Below are the entries. Print only the lines starting at the one with "## Didaktische Prinzipien" and ending at the one with "1.1 Đối tượng", exactly, with no pictures.

+++ MATERIALS PROVIDED

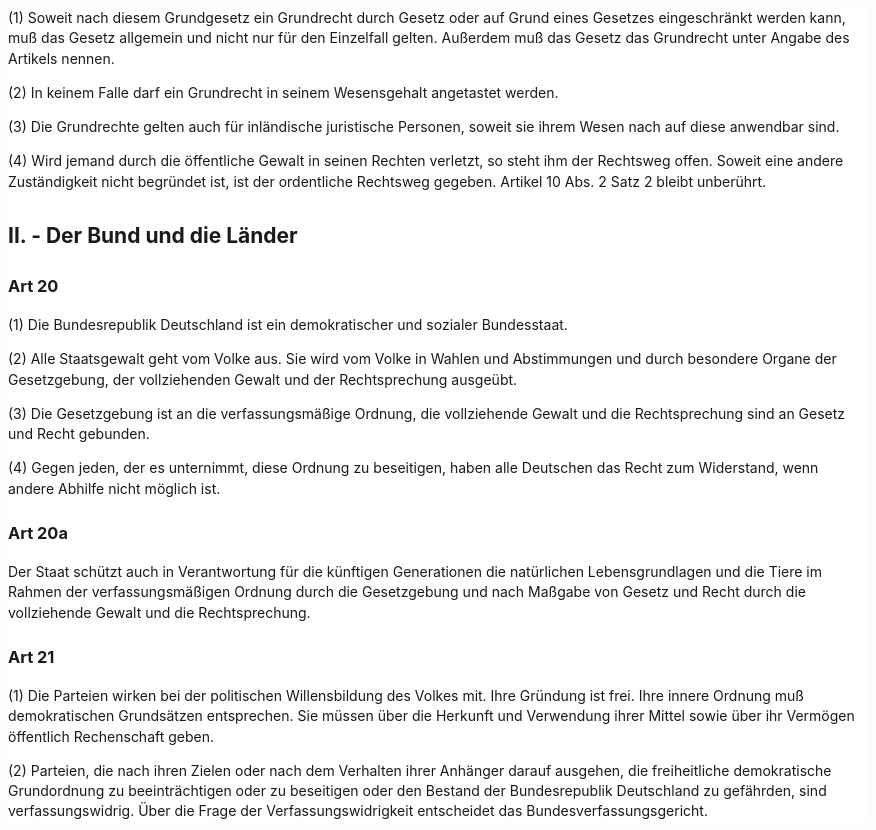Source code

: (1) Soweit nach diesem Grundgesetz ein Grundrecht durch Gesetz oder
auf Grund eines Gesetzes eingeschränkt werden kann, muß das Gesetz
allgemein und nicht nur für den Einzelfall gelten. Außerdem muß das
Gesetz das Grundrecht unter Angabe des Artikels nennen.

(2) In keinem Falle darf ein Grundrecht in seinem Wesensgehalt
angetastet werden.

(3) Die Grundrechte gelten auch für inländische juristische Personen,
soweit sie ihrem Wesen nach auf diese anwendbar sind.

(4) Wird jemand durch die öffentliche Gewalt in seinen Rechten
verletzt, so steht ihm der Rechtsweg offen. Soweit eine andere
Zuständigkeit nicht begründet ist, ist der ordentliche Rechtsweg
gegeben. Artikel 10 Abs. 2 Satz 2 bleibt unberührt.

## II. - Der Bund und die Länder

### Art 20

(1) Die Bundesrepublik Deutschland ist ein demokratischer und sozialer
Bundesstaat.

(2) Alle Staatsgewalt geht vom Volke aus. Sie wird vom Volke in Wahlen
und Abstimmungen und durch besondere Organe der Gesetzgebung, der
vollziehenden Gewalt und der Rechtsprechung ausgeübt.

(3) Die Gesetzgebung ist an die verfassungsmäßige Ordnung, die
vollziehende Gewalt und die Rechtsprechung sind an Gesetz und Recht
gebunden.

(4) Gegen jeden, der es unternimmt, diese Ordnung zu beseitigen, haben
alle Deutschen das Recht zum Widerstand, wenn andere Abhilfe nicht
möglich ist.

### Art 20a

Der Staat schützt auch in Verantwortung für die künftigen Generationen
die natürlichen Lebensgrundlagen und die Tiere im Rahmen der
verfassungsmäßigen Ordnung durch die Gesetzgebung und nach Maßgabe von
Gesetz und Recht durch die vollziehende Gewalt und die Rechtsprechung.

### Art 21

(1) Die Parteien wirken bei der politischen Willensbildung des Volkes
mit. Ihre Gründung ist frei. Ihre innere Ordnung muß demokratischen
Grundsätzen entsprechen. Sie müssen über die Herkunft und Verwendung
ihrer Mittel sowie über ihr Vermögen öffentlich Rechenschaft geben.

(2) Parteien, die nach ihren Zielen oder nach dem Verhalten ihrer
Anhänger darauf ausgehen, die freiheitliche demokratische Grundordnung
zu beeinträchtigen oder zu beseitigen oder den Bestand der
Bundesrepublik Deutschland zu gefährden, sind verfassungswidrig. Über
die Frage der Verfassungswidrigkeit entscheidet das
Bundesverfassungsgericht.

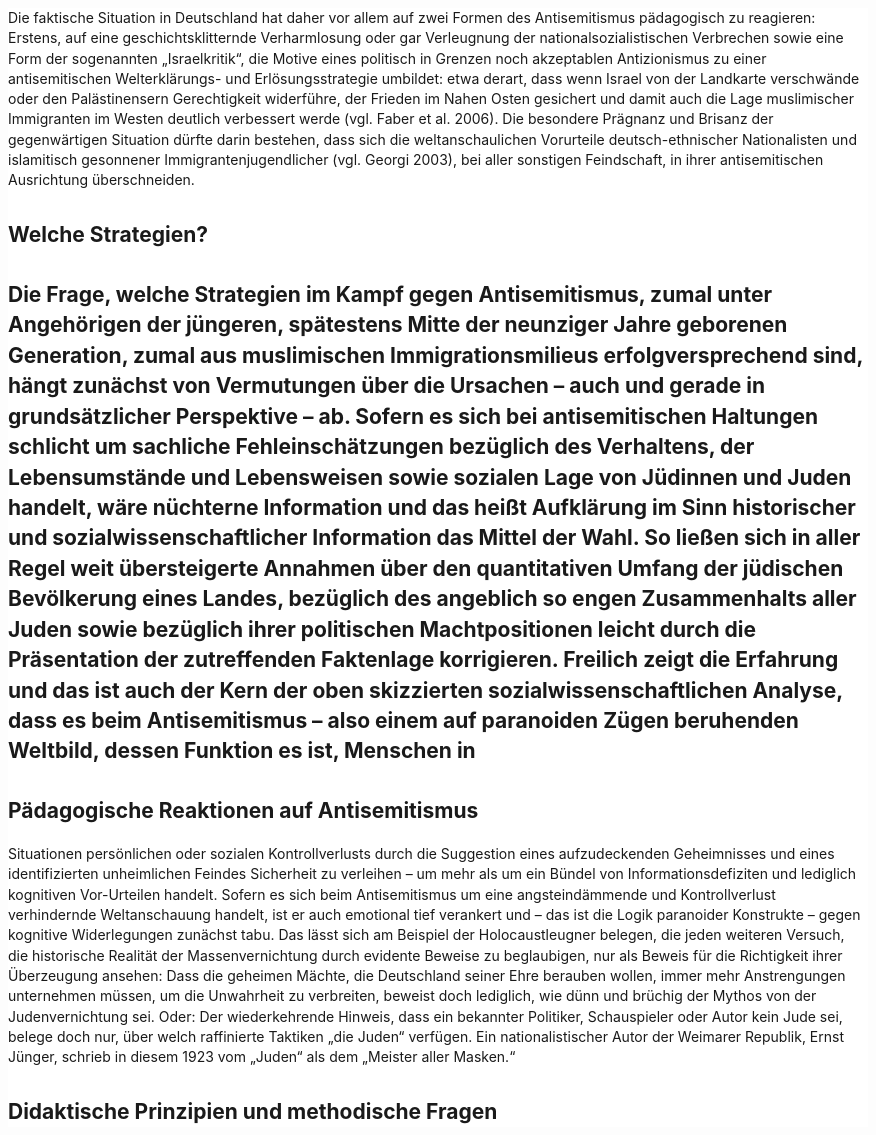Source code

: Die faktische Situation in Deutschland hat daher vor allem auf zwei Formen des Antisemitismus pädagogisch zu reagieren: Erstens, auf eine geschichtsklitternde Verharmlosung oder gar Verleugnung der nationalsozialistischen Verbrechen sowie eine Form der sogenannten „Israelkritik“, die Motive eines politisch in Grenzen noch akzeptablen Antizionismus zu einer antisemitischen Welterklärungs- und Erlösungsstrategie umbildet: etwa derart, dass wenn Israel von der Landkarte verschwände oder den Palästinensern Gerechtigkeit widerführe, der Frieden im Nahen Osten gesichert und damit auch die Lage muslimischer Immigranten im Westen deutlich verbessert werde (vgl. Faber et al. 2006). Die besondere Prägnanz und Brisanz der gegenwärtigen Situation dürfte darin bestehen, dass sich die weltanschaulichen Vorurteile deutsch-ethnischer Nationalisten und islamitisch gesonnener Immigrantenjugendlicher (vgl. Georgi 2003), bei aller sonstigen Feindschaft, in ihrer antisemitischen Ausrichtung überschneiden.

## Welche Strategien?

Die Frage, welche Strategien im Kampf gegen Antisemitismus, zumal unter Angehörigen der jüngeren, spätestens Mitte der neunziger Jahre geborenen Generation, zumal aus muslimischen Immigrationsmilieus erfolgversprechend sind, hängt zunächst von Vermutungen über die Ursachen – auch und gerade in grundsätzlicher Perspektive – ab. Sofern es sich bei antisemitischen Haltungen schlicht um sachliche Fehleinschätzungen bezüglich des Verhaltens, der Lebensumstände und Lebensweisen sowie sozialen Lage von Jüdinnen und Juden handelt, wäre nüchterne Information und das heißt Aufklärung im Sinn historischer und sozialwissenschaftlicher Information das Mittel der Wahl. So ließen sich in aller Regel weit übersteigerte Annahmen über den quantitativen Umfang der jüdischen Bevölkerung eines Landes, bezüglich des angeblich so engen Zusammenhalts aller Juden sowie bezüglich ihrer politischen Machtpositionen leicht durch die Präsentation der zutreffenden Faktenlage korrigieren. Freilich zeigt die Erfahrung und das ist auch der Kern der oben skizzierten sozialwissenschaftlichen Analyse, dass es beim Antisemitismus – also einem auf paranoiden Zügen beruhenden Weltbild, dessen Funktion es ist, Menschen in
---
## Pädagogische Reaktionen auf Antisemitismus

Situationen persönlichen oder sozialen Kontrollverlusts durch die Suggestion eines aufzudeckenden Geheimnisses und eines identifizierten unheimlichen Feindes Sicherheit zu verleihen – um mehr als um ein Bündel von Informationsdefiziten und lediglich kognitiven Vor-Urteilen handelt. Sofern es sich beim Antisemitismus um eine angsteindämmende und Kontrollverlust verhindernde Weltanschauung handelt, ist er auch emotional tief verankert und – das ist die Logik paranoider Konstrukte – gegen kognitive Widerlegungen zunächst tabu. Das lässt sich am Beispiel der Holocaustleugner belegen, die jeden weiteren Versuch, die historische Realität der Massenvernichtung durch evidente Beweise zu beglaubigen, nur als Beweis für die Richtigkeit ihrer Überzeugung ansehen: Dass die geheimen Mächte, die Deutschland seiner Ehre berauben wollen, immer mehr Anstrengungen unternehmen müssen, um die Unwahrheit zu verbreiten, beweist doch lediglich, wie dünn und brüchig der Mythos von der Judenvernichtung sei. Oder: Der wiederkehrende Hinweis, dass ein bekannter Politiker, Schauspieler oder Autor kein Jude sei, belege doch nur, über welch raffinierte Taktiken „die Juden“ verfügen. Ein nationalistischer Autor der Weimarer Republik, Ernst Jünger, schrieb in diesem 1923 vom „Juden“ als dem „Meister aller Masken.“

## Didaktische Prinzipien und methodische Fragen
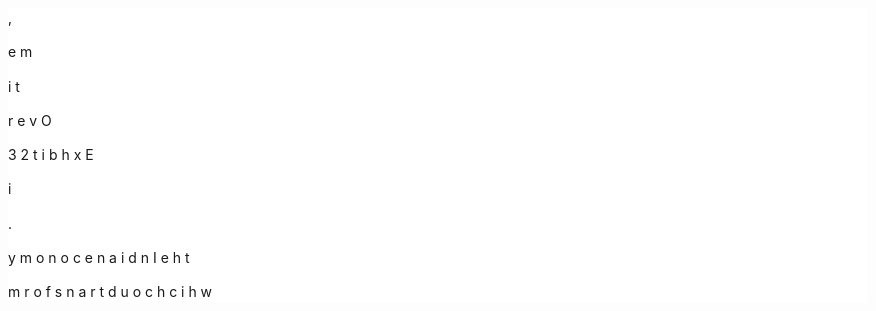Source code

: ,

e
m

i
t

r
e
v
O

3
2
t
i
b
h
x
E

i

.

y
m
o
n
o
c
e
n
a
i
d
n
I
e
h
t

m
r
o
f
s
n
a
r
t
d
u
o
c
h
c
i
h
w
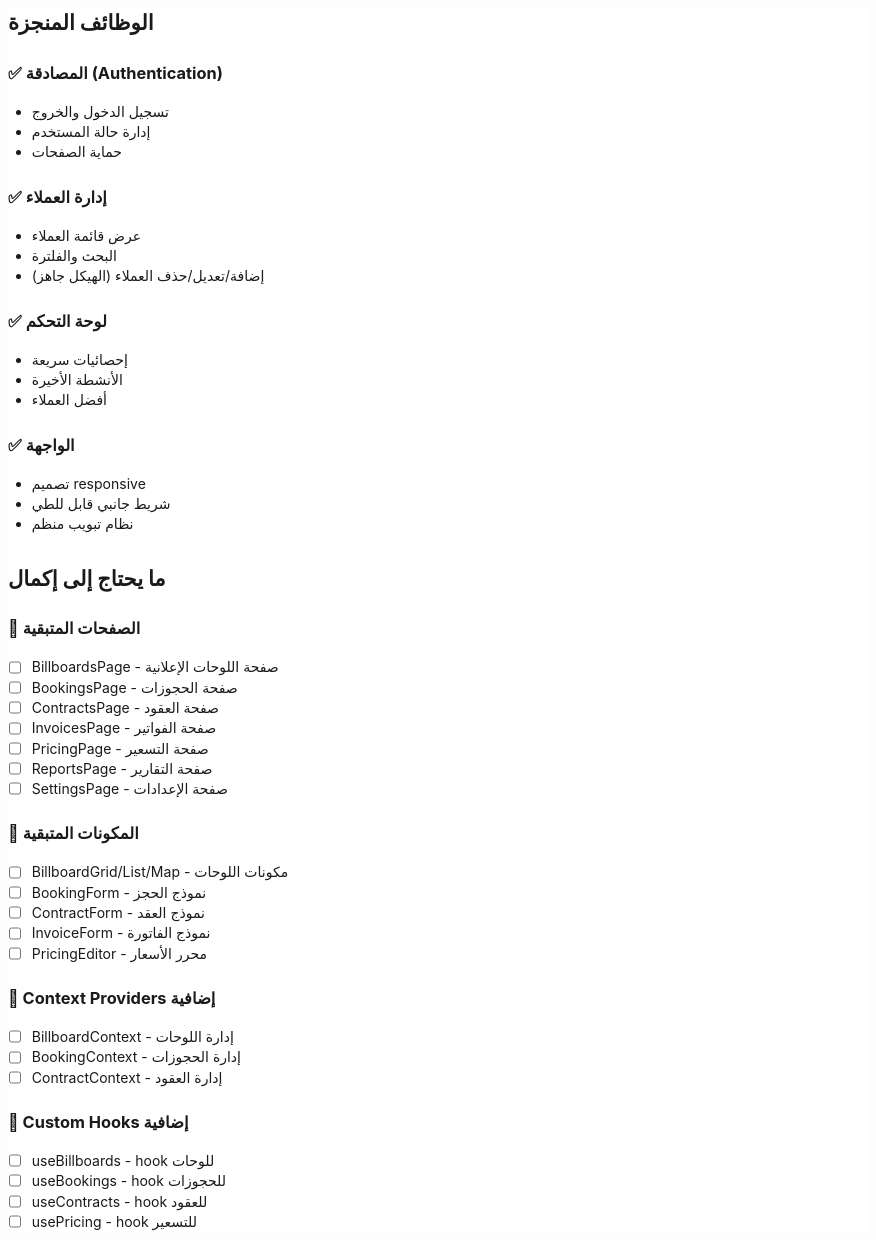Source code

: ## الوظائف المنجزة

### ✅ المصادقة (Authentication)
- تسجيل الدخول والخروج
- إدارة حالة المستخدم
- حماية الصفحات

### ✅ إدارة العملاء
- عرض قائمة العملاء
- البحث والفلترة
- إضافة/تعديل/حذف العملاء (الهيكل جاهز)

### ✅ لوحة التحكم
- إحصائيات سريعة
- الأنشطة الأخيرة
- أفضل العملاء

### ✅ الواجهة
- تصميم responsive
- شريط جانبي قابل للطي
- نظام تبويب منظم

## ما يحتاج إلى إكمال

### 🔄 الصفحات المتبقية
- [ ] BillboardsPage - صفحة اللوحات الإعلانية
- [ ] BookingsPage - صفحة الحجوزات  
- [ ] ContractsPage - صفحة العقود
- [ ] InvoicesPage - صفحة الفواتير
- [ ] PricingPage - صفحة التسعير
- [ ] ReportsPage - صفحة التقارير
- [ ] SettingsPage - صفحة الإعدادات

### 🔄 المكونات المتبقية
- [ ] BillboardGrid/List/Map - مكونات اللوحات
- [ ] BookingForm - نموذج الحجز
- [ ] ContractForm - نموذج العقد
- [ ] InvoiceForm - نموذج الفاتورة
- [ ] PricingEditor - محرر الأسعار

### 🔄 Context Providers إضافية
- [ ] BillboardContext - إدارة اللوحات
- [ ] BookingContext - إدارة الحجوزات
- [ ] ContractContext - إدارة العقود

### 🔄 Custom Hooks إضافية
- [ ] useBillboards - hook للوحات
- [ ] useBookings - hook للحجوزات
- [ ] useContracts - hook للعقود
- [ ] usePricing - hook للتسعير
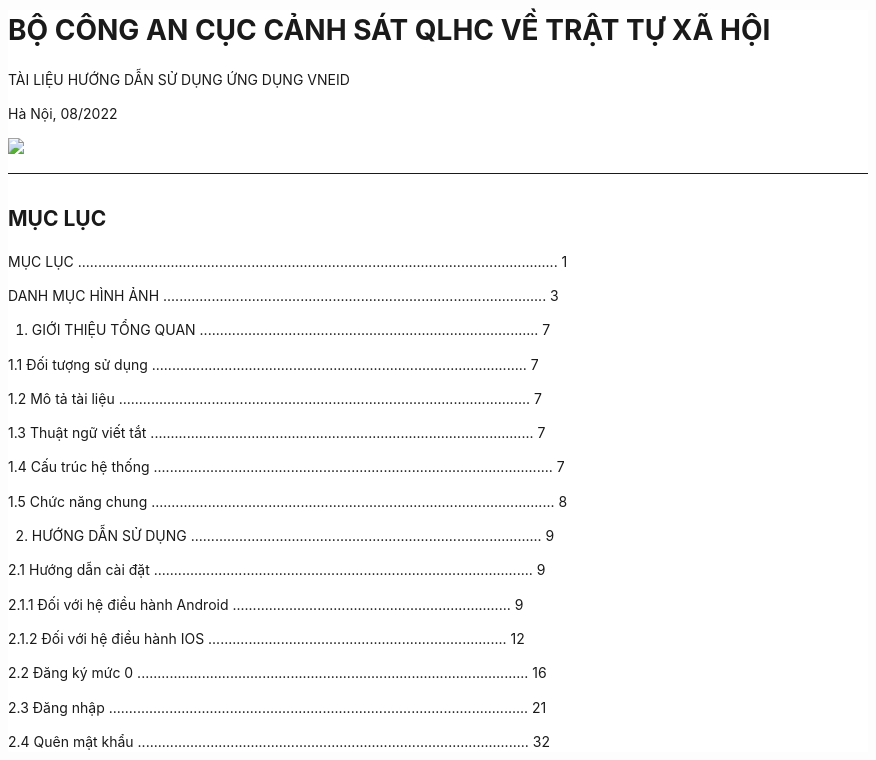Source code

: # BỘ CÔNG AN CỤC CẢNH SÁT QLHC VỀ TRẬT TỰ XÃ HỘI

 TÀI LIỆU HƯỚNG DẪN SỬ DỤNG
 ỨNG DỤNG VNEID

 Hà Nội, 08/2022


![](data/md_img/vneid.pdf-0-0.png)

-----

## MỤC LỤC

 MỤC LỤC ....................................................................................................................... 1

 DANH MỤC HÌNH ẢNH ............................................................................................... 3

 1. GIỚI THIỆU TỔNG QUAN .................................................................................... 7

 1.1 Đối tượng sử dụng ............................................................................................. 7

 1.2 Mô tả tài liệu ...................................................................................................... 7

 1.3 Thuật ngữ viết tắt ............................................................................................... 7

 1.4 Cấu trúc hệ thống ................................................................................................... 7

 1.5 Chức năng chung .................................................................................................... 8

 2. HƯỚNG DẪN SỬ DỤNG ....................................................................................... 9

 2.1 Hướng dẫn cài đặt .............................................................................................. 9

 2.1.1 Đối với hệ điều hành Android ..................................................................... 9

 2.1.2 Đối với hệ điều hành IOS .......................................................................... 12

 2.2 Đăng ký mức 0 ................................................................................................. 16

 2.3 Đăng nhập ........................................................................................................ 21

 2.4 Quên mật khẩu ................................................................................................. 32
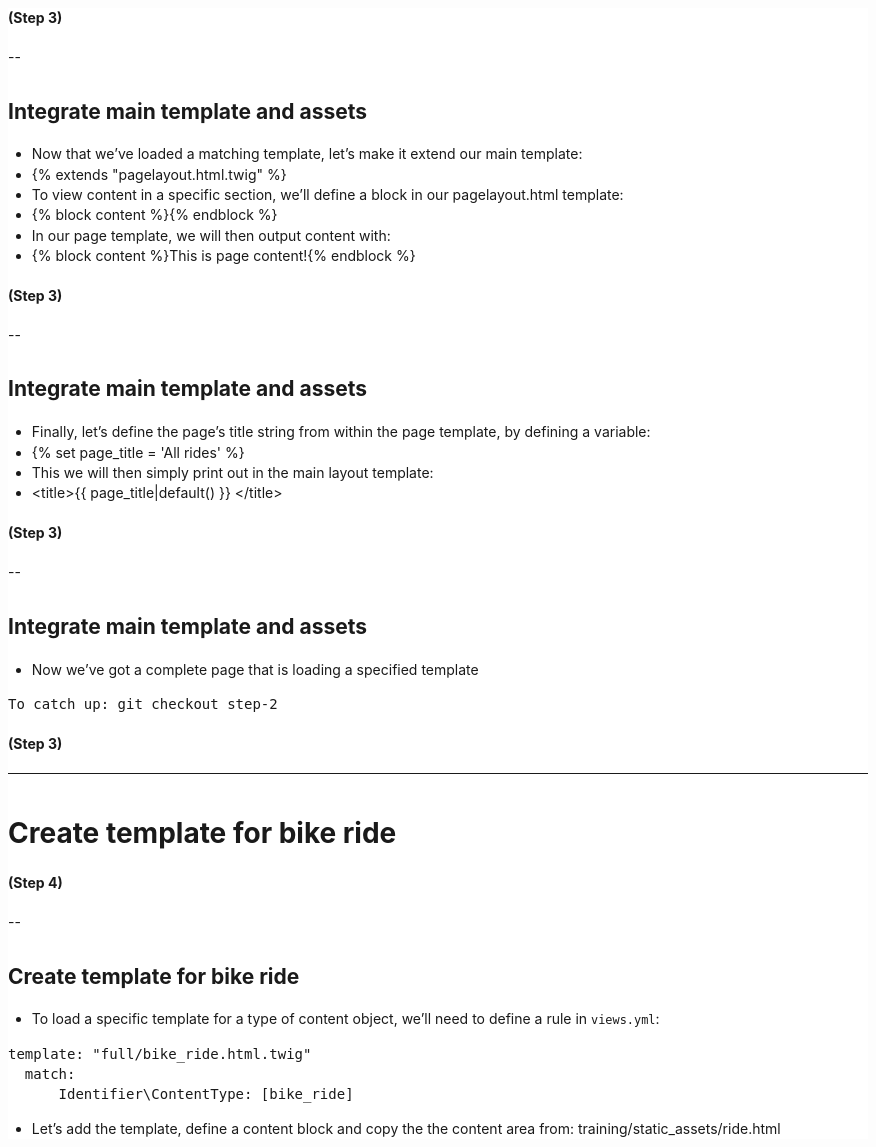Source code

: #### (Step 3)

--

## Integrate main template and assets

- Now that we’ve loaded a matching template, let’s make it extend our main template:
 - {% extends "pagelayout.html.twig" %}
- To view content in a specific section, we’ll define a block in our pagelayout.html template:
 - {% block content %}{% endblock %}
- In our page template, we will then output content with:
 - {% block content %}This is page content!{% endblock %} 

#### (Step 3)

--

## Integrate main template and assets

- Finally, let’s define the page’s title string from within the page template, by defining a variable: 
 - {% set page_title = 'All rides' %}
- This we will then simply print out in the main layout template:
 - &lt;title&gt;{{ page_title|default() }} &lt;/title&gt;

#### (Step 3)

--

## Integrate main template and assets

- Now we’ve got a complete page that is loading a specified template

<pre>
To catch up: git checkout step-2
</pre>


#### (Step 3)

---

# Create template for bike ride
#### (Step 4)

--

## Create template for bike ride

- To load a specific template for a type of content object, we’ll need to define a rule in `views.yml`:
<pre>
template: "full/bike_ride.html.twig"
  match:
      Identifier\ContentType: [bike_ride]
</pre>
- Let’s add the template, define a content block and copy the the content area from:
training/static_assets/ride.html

++++++

REPLY TO THE TASK.
## Didaktische Prinzipien und methodische Fragen
Source code

: ,

e
m

i
t

r
e
v
O

3
2
t
i
b
h
x
E

i

.

y
m
o
n
o
c
e
n
a
i
d
n
I
e
h
t

m
r
o
f
s
n
a
r
t
d
u
o
c
h
c
i
h
w
Source code

: ## الوظائف المنجزة

### ✅ المصادقة (Authentication)
- تسجيل الدخول والخروج
- إدارة حالة المستخدم
- حماية الصفحات

### ✅ إدارة العملاء
- عرض قائمة العملاء
- البحث والفلترة
- إضافة/تعديل/حذف العملاء (الهيكل جاهز)

### ✅ لوحة التحكم
- إحصائيات سريعة
- الأنشطة الأخيرة
- أفضل العملاء

### ✅ الواجهة
- تصميم responsive
- شريط جانبي قابل للطي
- نظام تبويب منظم

## ما يحتاج إلى إكمال

### 🔄 الصفحات المتبقية
- [ ] BillboardsPage - صفحة اللوحات الإعلانية
- [ ] BookingsPage - صفحة الحجوزات  
- [ ] ContractsPage - صفحة العقود
- [ ] InvoicesPage - صفحة الفواتير
- [ ] PricingPage - صفحة التسعير
- [ ] ReportsPage - صفحة التقارير
- [ ] SettingsPage - صفحة الإعدادات

### 🔄 المكونات المتبقية
- [ ] BillboardGrid/List/Map - مكونات اللوحات
- [ ] BookingForm - نموذج الحجز
- [ ] ContractForm - نموذج العقد
- [ ] InvoiceForm - نموذج الفاتورة
- [ ] PricingEditor - محرر الأسعار

### 🔄 Context Providers إضافية
- [ ] BillboardContext - إدارة اللوحات
- [ ] BookingContext - إدارة الحجوزات
- [ ] ContractContext - إدارة العقود

### 🔄 Custom Hooks إضافية
- [ ] useBillboards - hook للوحات
- [ ] useBookings - hook للحجوزات
- [ ] useContracts - hook للعقود
- [ ] usePricing - hook للتسعير
Source code

: # BỘ CÔNG AN CỤC CẢNH SÁT QLHC VỀ TRẬT TỰ XÃ HỘI

 TÀI LIỆU HƯỚNG DẪN SỬ DỤNG
 ỨNG DỤNG VNEID

 Hà Nội, 08/2022


![](data/md_img/vneid.pdf-0-0.png)

-----

## MỤC LỤC

 MỤC LỤC ....................................................................................................................... 1

 DANH MỤC HÌNH ẢNH ............................................................................................... 3

 1. GIỚI THIỆU TỔNG QUAN .................................................................................... 7

 1.1 Đối tượng sử dụng ............................................................................................. 7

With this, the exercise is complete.